Saved entries:
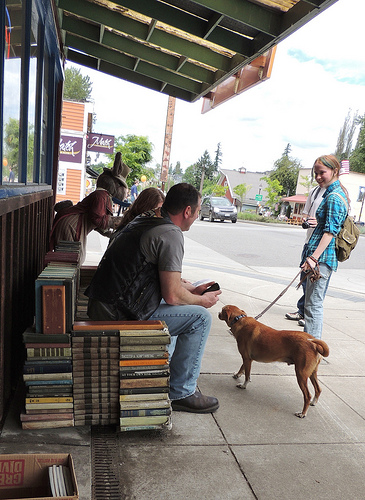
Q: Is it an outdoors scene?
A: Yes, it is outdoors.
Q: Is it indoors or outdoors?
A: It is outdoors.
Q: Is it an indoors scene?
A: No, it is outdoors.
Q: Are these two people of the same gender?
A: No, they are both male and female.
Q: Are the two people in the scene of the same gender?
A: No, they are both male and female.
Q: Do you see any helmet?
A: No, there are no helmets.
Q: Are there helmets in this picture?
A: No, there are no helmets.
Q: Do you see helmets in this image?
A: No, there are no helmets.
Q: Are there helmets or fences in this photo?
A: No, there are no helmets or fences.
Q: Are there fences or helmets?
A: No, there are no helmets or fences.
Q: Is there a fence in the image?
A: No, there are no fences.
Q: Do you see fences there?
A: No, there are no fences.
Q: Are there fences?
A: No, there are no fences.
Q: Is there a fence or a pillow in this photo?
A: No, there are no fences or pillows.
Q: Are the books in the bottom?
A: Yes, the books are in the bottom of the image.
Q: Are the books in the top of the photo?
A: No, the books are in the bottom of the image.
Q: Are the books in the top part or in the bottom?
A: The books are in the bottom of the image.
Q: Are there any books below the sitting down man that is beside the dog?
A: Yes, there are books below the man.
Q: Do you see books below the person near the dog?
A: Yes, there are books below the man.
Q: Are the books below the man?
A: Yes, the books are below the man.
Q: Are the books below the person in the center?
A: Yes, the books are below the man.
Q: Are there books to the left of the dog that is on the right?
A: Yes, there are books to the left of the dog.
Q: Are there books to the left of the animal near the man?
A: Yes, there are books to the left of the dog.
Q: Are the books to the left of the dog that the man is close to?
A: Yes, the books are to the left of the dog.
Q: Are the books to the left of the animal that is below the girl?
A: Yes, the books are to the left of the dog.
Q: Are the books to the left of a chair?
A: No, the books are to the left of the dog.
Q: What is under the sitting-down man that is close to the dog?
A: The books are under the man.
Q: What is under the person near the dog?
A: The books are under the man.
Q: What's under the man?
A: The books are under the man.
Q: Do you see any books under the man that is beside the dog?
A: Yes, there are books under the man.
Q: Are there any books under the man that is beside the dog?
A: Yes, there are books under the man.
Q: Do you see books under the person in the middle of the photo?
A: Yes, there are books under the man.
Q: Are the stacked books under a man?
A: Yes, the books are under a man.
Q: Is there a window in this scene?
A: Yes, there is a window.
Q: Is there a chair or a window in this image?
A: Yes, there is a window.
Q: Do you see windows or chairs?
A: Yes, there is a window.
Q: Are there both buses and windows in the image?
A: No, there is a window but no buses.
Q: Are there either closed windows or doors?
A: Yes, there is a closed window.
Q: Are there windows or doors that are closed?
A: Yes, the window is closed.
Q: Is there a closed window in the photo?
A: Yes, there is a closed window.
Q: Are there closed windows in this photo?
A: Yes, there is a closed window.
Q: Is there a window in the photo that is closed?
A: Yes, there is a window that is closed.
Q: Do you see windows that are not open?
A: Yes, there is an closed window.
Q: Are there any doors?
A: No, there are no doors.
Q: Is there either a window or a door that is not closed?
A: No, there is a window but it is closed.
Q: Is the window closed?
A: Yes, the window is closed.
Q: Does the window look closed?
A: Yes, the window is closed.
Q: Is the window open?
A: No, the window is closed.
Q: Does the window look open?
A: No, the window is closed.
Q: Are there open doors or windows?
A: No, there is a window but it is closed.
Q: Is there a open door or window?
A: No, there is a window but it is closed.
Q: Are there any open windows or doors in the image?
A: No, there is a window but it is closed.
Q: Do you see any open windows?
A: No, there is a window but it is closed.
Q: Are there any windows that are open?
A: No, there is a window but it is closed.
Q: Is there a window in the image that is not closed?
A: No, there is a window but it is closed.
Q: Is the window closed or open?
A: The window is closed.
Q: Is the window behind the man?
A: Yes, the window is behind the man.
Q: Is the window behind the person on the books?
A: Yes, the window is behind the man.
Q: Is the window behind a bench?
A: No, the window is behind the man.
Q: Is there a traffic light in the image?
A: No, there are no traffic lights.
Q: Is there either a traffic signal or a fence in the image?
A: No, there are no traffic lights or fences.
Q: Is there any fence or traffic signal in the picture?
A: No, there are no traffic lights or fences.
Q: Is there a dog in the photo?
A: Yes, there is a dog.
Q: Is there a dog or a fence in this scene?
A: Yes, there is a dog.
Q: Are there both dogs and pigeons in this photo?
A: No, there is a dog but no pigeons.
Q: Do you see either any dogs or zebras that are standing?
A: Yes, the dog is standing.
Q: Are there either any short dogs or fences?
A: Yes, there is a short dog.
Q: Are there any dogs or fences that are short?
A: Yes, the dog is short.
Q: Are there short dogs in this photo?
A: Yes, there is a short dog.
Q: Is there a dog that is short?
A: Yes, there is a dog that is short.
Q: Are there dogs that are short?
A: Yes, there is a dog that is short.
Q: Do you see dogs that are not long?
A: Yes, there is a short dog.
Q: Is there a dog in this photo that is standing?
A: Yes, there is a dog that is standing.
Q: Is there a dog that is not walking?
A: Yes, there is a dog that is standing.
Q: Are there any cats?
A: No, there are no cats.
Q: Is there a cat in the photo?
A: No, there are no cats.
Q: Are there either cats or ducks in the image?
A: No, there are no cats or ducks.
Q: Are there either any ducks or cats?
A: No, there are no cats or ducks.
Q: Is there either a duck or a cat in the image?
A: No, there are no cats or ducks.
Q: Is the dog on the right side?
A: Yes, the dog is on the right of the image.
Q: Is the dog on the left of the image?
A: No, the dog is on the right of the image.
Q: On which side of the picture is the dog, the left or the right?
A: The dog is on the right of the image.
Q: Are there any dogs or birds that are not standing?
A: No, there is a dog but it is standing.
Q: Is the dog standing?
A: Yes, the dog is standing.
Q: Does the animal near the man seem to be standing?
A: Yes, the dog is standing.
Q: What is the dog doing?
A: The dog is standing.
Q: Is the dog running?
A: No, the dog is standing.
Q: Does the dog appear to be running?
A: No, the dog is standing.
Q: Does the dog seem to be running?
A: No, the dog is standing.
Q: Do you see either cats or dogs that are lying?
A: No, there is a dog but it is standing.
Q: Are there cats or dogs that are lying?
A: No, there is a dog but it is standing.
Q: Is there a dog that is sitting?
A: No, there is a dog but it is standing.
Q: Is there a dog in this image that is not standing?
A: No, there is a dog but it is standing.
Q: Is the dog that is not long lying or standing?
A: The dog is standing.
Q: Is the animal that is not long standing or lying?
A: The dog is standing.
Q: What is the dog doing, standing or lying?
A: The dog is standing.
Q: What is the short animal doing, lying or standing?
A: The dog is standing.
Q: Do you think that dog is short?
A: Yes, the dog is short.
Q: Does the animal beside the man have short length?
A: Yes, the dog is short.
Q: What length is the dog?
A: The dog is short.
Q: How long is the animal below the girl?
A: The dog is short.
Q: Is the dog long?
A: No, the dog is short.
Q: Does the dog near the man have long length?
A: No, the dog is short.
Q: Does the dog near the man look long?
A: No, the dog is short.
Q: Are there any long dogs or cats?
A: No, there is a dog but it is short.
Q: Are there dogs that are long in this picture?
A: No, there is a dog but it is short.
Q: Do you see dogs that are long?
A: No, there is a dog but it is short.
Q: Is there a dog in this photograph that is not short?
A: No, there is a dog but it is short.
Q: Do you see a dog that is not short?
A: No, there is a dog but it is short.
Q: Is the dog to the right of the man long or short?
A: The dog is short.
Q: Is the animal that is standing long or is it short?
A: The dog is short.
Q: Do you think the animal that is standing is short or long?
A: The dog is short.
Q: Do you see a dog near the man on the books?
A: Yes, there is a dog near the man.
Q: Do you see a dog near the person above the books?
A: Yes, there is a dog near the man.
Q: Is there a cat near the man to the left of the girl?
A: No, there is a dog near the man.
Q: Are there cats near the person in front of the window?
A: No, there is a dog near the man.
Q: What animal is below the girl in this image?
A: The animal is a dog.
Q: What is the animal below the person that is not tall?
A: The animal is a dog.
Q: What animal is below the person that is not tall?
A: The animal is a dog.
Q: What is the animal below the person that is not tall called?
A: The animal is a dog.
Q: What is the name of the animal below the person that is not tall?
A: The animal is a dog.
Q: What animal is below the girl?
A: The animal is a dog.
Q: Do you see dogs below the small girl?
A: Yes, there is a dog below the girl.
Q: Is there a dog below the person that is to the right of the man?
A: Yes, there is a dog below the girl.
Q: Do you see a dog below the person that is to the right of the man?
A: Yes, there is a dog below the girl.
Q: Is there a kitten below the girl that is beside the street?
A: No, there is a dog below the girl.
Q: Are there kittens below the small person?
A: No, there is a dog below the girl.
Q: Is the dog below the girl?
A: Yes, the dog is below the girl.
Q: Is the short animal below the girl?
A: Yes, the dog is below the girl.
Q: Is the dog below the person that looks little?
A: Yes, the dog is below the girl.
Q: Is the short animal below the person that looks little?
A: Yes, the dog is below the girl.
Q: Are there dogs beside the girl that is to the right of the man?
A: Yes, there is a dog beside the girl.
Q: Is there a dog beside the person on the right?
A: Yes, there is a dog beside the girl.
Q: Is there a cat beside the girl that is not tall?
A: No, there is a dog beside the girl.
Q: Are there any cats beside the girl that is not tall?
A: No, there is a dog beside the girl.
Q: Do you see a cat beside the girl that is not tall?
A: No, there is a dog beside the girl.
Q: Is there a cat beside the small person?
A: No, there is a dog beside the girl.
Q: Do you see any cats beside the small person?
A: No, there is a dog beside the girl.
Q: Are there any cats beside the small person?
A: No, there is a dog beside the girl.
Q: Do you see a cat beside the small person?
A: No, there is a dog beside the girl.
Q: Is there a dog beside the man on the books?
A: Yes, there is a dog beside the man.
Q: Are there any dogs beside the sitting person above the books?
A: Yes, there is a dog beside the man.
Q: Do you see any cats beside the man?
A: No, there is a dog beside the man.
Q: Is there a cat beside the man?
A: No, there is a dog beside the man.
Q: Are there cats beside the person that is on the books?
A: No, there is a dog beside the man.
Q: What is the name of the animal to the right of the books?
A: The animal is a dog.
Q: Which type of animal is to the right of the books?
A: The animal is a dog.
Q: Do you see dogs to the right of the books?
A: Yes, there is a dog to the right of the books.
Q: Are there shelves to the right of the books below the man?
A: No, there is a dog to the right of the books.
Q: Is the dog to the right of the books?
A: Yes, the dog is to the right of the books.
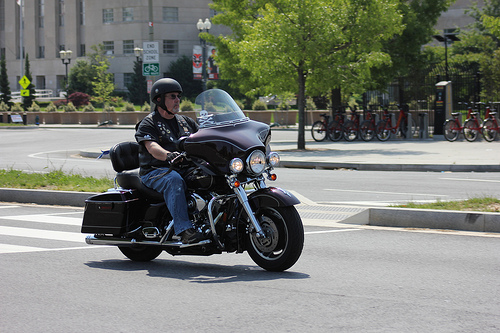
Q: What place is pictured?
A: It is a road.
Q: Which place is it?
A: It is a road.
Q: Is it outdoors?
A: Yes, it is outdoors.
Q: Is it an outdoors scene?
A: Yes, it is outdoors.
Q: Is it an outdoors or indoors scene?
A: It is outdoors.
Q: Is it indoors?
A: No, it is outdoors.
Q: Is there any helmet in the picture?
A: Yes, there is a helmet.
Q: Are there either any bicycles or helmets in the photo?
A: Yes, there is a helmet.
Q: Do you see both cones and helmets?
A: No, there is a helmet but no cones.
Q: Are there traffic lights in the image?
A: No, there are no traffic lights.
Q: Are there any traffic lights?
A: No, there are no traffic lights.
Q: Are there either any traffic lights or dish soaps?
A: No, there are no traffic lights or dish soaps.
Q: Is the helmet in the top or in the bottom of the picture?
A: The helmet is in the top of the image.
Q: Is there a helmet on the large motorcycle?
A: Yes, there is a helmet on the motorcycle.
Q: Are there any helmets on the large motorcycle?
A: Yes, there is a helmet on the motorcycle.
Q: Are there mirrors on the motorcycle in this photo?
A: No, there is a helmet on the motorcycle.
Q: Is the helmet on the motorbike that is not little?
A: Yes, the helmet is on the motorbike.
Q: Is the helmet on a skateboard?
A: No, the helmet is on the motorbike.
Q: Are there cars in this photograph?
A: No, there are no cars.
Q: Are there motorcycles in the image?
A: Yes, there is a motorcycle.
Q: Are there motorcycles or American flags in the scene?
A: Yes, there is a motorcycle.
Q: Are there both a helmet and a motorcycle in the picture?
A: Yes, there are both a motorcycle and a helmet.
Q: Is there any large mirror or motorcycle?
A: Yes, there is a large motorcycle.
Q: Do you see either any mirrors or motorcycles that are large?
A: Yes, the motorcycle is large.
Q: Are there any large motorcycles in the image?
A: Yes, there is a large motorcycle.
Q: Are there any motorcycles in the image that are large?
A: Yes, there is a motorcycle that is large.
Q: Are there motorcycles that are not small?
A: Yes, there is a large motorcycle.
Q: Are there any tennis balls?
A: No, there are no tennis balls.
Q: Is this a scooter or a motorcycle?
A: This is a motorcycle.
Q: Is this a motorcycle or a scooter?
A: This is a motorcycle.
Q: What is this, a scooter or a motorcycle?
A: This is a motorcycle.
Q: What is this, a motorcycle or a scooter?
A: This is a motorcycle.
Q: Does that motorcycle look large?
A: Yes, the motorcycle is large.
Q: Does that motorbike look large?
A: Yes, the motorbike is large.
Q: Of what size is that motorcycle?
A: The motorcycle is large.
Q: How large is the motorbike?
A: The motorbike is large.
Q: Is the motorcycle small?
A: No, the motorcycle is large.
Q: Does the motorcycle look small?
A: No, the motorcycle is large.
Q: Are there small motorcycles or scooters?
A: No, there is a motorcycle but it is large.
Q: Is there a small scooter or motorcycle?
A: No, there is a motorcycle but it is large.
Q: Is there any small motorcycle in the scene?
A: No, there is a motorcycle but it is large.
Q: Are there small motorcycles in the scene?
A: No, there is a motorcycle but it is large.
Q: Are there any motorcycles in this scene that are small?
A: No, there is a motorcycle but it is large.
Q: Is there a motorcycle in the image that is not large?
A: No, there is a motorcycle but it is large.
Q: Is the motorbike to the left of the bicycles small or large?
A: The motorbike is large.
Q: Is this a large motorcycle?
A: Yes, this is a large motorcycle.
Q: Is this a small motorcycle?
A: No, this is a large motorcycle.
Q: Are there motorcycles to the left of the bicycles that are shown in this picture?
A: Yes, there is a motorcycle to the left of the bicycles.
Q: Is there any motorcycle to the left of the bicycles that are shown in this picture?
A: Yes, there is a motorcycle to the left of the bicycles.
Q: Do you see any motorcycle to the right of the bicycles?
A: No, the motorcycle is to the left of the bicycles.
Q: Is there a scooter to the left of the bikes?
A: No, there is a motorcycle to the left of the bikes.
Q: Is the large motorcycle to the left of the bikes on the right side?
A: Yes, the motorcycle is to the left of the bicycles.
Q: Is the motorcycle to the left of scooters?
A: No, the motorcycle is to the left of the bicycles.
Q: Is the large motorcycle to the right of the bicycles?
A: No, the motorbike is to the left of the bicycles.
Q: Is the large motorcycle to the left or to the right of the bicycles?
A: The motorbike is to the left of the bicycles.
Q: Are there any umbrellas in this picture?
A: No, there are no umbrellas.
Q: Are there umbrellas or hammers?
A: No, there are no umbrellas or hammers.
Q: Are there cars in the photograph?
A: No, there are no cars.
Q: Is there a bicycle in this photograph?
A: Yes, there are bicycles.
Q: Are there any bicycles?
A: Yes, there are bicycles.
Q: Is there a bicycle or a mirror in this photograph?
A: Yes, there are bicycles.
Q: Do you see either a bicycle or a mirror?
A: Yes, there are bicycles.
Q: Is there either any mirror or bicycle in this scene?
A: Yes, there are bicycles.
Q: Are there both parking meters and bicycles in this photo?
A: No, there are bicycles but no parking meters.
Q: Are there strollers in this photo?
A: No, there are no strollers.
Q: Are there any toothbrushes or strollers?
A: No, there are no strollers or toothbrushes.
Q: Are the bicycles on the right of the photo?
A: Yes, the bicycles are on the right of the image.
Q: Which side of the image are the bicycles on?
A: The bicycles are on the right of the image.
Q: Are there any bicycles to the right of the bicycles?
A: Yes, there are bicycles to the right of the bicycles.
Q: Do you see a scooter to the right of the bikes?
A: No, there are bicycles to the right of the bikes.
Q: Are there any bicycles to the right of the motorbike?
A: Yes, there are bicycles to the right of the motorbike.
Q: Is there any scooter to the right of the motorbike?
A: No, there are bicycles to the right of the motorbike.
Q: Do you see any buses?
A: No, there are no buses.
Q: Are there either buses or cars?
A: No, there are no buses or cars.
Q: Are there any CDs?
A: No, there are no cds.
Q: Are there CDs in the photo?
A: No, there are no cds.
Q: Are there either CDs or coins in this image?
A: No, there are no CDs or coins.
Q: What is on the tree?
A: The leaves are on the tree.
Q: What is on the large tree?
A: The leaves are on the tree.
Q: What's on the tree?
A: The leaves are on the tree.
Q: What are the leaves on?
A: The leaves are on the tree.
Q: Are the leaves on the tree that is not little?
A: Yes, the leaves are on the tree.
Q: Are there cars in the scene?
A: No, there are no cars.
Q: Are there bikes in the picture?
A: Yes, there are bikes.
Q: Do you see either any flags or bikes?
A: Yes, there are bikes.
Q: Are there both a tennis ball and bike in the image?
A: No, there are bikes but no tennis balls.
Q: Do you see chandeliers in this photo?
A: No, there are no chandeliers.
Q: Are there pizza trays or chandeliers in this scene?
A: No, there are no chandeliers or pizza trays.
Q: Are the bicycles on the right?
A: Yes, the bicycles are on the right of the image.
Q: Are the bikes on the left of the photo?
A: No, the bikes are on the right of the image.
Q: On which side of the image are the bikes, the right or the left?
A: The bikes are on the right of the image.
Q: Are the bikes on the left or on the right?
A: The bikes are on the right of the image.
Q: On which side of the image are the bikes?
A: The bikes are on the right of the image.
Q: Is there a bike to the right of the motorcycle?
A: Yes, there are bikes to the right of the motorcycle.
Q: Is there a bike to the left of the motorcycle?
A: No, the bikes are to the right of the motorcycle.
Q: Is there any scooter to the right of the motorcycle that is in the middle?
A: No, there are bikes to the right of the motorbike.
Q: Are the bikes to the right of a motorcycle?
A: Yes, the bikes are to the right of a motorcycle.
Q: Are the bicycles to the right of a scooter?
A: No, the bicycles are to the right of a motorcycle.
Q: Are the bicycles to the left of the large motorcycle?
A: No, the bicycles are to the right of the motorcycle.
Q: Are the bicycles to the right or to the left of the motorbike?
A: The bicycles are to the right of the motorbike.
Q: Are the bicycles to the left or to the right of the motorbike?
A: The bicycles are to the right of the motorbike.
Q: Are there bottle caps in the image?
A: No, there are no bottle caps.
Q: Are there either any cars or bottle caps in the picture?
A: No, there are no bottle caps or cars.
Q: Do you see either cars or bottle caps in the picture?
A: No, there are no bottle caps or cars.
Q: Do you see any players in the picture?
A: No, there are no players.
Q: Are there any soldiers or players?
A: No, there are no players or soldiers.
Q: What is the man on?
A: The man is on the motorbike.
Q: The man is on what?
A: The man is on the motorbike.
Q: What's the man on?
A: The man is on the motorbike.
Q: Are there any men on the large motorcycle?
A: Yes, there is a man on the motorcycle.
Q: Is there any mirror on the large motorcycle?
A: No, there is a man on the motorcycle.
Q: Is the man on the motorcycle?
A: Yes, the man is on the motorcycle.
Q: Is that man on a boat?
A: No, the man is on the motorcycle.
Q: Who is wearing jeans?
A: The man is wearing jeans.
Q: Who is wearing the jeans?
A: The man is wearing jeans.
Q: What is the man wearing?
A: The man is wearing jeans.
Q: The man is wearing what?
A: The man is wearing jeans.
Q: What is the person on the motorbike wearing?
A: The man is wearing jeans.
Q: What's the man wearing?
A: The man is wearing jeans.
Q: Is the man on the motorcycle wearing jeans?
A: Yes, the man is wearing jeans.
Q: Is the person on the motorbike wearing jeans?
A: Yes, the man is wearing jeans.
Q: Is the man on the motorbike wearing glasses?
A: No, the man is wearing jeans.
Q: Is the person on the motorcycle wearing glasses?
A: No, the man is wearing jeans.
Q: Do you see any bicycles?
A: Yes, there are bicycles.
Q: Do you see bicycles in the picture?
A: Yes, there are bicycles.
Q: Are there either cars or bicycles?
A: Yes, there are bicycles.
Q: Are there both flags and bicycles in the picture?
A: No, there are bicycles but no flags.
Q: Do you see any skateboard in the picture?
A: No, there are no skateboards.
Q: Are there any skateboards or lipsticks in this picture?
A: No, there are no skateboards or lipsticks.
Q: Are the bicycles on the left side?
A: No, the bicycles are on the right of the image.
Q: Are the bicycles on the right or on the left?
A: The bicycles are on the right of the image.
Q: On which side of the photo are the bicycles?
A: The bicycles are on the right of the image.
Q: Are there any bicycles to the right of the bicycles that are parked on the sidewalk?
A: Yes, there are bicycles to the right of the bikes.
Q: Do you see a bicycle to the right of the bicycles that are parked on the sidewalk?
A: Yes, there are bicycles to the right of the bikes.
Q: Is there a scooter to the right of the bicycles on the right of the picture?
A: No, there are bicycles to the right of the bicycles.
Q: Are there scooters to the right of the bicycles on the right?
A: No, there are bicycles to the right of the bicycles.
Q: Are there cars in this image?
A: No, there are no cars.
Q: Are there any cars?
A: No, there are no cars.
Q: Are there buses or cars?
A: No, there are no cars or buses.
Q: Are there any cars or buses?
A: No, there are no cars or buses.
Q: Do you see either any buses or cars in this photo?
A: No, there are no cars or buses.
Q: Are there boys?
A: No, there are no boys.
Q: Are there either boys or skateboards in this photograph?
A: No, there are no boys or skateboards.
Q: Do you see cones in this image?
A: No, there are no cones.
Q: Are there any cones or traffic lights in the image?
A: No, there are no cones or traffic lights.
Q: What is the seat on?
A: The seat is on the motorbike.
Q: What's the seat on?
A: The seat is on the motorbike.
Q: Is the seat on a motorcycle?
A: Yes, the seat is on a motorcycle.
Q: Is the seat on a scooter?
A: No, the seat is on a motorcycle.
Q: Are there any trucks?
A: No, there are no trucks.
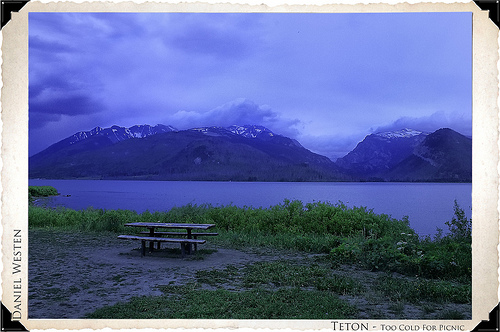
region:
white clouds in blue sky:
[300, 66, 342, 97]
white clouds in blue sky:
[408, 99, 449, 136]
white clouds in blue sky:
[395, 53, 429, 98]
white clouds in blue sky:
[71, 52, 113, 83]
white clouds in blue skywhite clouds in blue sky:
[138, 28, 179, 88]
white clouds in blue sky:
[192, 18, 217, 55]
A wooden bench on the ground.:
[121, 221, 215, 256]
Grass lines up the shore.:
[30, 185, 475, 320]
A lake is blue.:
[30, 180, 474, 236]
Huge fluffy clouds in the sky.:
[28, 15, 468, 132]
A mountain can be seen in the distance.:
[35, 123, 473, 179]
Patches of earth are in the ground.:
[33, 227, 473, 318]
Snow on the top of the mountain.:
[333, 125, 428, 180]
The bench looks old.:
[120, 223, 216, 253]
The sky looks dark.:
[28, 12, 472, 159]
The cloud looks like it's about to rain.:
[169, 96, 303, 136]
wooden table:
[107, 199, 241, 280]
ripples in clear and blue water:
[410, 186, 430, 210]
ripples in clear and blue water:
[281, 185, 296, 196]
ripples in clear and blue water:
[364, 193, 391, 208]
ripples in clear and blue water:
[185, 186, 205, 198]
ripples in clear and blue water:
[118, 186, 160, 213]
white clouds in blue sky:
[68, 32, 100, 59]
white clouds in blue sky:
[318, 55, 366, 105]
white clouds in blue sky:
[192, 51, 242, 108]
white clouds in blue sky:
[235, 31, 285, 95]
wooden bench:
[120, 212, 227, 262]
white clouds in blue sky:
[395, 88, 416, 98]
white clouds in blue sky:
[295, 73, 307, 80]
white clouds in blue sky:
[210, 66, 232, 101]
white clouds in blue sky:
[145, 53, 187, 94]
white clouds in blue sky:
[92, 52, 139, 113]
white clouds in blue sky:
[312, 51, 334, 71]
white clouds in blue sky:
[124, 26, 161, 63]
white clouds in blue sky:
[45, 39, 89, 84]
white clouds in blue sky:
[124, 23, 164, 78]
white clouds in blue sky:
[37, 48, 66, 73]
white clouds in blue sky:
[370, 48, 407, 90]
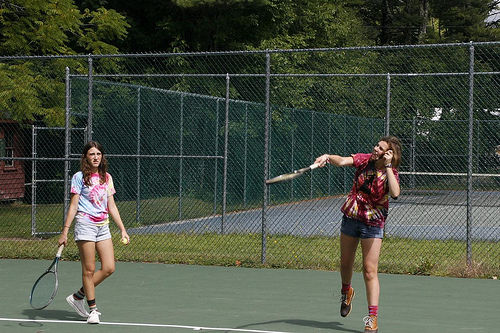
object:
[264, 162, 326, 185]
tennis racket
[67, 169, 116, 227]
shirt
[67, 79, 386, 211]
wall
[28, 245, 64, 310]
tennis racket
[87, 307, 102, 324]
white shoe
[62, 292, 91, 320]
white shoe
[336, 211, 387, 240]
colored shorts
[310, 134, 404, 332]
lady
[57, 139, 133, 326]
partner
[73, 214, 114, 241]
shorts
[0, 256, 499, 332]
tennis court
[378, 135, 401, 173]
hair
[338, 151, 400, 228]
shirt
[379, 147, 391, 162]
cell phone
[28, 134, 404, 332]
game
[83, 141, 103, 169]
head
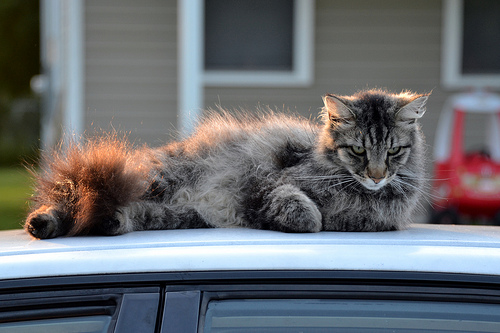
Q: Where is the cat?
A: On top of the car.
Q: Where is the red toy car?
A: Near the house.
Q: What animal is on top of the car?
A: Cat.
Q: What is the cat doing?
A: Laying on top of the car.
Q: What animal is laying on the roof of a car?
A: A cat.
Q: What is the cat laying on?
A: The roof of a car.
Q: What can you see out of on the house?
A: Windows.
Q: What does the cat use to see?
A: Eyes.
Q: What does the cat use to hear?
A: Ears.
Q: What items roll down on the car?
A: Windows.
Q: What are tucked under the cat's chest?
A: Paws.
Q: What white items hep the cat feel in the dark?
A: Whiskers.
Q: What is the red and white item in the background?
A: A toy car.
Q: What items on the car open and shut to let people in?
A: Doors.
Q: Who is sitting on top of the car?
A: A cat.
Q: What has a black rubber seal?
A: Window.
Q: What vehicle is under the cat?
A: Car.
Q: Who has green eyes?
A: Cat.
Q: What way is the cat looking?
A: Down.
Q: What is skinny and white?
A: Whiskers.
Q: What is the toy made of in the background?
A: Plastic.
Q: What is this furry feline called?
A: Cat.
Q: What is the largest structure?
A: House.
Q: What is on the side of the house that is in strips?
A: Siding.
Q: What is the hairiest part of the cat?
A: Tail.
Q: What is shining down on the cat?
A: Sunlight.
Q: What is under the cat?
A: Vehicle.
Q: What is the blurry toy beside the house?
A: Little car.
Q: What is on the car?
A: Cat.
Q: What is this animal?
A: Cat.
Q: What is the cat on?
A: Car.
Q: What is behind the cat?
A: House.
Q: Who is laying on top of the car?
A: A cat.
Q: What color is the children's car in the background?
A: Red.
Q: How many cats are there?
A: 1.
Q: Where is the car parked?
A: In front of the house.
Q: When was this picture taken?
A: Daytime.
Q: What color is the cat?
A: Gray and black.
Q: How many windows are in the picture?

ACTIVITY:
Rewrite the lines starting with the line containing "[57, 139, 133, 326]" and going on through the line containing "A: Sunlight.", with "feline" changed to "animal" and everything else kept the same. Omit the pictures from your answer.

EXERCISE OUTPUT:
[57, 139, 133, 326]
partner
[73, 214, 114, 241]
shorts
[0, 256, 499, 332]
tennis court
[378, 135, 401, 173]
hair
[338, 151, 400, 228]
shirt
[379, 147, 391, 162]
cell phone
[28, 134, 404, 332]
game
[83, 141, 103, 169]
head
Q: Where is the cat?
A: On top of the car.
Q: Where is the red toy car?
A: Near the house.
Q: What animal is on top of the car?
A: Cat.
Q: What is the cat doing?
A: Laying on top of the car.
Q: What animal is laying on the roof of a car?
A: A cat.
Q: What is the cat laying on?
A: The roof of a car.
Q: What can you see out of on the house?
A: Windows.
Q: What does the cat use to see?
A: Eyes.
Q: What does the cat use to hear?
A: Ears.
Q: What items roll down on the car?
A: Windows.
Q: What are tucked under the cat's chest?
A: Paws.
Q: What white items hep the cat feel in the dark?
A: Whiskers.
Q: What is the red and white item in the background?
A: A toy car.
Q: What items on the car open and shut to let people in?
A: Doors.
Q: Who is sitting on top of the car?
A: A cat.
Q: What has a black rubber seal?
A: Window.
Q: What vehicle is under the cat?
A: Car.
Q: Who has green eyes?
A: Cat.
Q: What way is the cat looking?
A: Down.
Q: What is skinny and white?
A: Whiskers.
Q: What is the toy made of in the background?
A: Plastic.
Q: What is this furry animal called?
A: Cat.
Q: What is the largest structure?
A: House.
Q: What is on the side of the house that is in strips?
A: Siding.
Q: What is the hairiest part of the cat?
A: Tail.
Q: What is shining down on the cat?
A: Sunlight.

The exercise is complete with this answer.